• [GIVEN ENTRIES]

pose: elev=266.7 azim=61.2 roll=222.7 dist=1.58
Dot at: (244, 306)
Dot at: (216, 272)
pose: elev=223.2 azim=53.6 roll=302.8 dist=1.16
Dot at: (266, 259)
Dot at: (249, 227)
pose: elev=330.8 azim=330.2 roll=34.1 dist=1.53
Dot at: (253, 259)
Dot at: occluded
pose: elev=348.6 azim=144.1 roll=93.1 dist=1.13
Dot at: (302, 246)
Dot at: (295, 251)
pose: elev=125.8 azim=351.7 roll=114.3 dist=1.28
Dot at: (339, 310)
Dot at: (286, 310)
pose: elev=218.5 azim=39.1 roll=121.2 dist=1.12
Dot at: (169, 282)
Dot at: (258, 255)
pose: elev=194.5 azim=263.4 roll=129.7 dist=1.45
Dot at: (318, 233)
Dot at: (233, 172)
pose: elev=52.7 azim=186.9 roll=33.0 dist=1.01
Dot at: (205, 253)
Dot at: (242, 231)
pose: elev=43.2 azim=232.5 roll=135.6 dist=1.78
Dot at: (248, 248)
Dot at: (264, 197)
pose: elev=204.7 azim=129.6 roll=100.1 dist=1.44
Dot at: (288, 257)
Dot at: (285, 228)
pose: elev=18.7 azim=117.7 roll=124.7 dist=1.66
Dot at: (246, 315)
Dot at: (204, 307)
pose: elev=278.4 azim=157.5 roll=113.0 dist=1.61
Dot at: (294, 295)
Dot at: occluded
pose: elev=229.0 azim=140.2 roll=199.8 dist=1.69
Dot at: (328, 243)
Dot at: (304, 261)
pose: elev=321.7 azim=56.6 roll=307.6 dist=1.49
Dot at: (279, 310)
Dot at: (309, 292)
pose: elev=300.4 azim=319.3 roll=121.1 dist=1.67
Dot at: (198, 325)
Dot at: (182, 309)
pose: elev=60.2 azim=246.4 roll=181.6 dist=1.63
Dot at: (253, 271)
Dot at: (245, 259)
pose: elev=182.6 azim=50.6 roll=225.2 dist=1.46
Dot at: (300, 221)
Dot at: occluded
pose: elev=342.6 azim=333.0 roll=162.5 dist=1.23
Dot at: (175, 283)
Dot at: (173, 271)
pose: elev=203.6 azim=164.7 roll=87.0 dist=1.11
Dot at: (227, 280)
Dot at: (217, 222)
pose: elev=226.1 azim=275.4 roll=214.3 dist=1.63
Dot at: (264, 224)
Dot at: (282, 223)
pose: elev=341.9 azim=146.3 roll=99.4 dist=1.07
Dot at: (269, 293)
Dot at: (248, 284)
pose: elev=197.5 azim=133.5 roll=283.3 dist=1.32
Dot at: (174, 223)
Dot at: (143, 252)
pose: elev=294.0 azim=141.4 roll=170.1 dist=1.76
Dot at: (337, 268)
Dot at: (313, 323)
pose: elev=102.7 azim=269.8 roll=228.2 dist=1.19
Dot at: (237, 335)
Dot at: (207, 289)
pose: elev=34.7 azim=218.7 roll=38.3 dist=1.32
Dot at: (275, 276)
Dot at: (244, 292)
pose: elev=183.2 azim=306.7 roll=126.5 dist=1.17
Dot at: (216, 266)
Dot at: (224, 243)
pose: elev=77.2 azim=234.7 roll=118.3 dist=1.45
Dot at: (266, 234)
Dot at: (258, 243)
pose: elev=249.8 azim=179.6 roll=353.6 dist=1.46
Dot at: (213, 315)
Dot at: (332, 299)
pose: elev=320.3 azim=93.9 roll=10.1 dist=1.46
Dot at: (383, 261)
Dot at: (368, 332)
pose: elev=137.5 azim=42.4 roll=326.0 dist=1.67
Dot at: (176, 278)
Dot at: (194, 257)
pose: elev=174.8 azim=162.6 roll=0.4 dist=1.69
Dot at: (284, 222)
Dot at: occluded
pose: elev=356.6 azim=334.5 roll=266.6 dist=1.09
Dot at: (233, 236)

• [GOAL] Reproduce all of the entries above, swapping every "dist" for "distance" and keeping everything else the same.

• [REPLY TO THE EXERCISE]
pose: elev=266.7 azim=61.2 roll=222.7 distance=1.58
Dot at: (244, 306)
Dot at: (216, 272)
pose: elev=223.2 azim=53.6 roll=302.8 distance=1.16
Dot at: (266, 259)
Dot at: (249, 227)
pose: elev=330.8 azim=330.2 roll=34.1 distance=1.53
Dot at: (253, 259)
Dot at: occluded
pose: elev=348.6 azim=144.1 roll=93.1 distance=1.13
Dot at: (302, 246)
Dot at: (295, 251)
pose: elev=125.8 azim=351.7 roll=114.3 distance=1.28
Dot at: (339, 310)
Dot at: (286, 310)
pose: elev=218.5 azim=39.1 roll=121.2 distance=1.12
Dot at: (169, 282)
Dot at: (258, 255)
pose: elev=194.5 azim=263.4 roll=129.7 distance=1.45
Dot at: (318, 233)
Dot at: (233, 172)
pose: elev=52.7 azim=186.9 roll=33.0 distance=1.01
Dot at: (205, 253)
Dot at: (242, 231)
pose: elev=43.2 azim=232.5 roll=135.6 distance=1.78
Dot at: (248, 248)
Dot at: (264, 197)
pose: elev=204.7 azim=129.6 roll=100.1 distance=1.44
Dot at: (288, 257)
Dot at: (285, 228)
pose: elev=18.7 azim=117.7 roll=124.7 distance=1.66
Dot at: (246, 315)
Dot at: (204, 307)
pose: elev=278.4 azim=157.5 roll=113.0 distance=1.61
Dot at: (294, 295)
Dot at: occluded
pose: elev=229.0 azim=140.2 roll=199.8 distance=1.69
Dot at: (328, 243)
Dot at: (304, 261)
pose: elev=321.7 azim=56.6 roll=307.6 distance=1.49
Dot at: (279, 310)
Dot at: (309, 292)
pose: elev=300.4 azim=319.3 roll=121.1 distance=1.67
Dot at: (198, 325)
Dot at: (182, 309)
pose: elev=60.2 azim=246.4 roll=181.6 distance=1.63
Dot at: (253, 271)
Dot at: (245, 259)
pose: elev=182.6 azim=50.6 roll=225.2 distance=1.46
Dot at: (300, 221)
Dot at: occluded
pose: elev=342.6 azim=333.0 roll=162.5 distance=1.23
Dot at: (175, 283)
Dot at: (173, 271)
pose: elev=203.6 azim=164.7 roll=87.0 distance=1.11
Dot at: (227, 280)
Dot at: (217, 222)
pose: elev=226.1 azim=275.4 roll=214.3 distance=1.63
Dot at: (264, 224)
Dot at: (282, 223)
pose: elev=341.9 azim=146.3 roll=99.4 distance=1.07
Dot at: (269, 293)
Dot at: (248, 284)
pose: elev=197.5 azim=133.5 roll=283.3 distance=1.32
Dot at: (174, 223)
Dot at: (143, 252)
pose: elev=294.0 azim=141.4 roll=170.1 distance=1.76
Dot at: (337, 268)
Dot at: (313, 323)
pose: elev=102.7 azim=269.8 roll=228.2 distance=1.19
Dot at: (237, 335)
Dot at: (207, 289)
pose: elev=34.7 azim=218.7 roll=38.3 distance=1.32
Dot at: (275, 276)
Dot at: (244, 292)
pose: elev=183.2 azim=306.7 roll=126.5 distance=1.17
Dot at: (216, 266)
Dot at: (224, 243)
pose: elev=77.2 azim=234.7 roll=118.3 distance=1.45
Dot at: (266, 234)
Dot at: (258, 243)
pose: elev=249.8 azim=179.6 roll=353.6 distance=1.46
Dot at: (213, 315)
Dot at: (332, 299)
pose: elev=320.3 azim=93.9 roll=10.1 distance=1.46
Dot at: (383, 261)
Dot at: (368, 332)
pose: elev=137.5 azim=42.4 roll=326.0 distance=1.67
Dot at: (176, 278)
Dot at: (194, 257)
pose: elev=174.8 azim=162.6 roll=0.4 distance=1.69
Dot at: (284, 222)
Dot at: occluded
pose: elev=356.6 azim=334.5 roll=266.6 distance=1.09
Dot at: (233, 236)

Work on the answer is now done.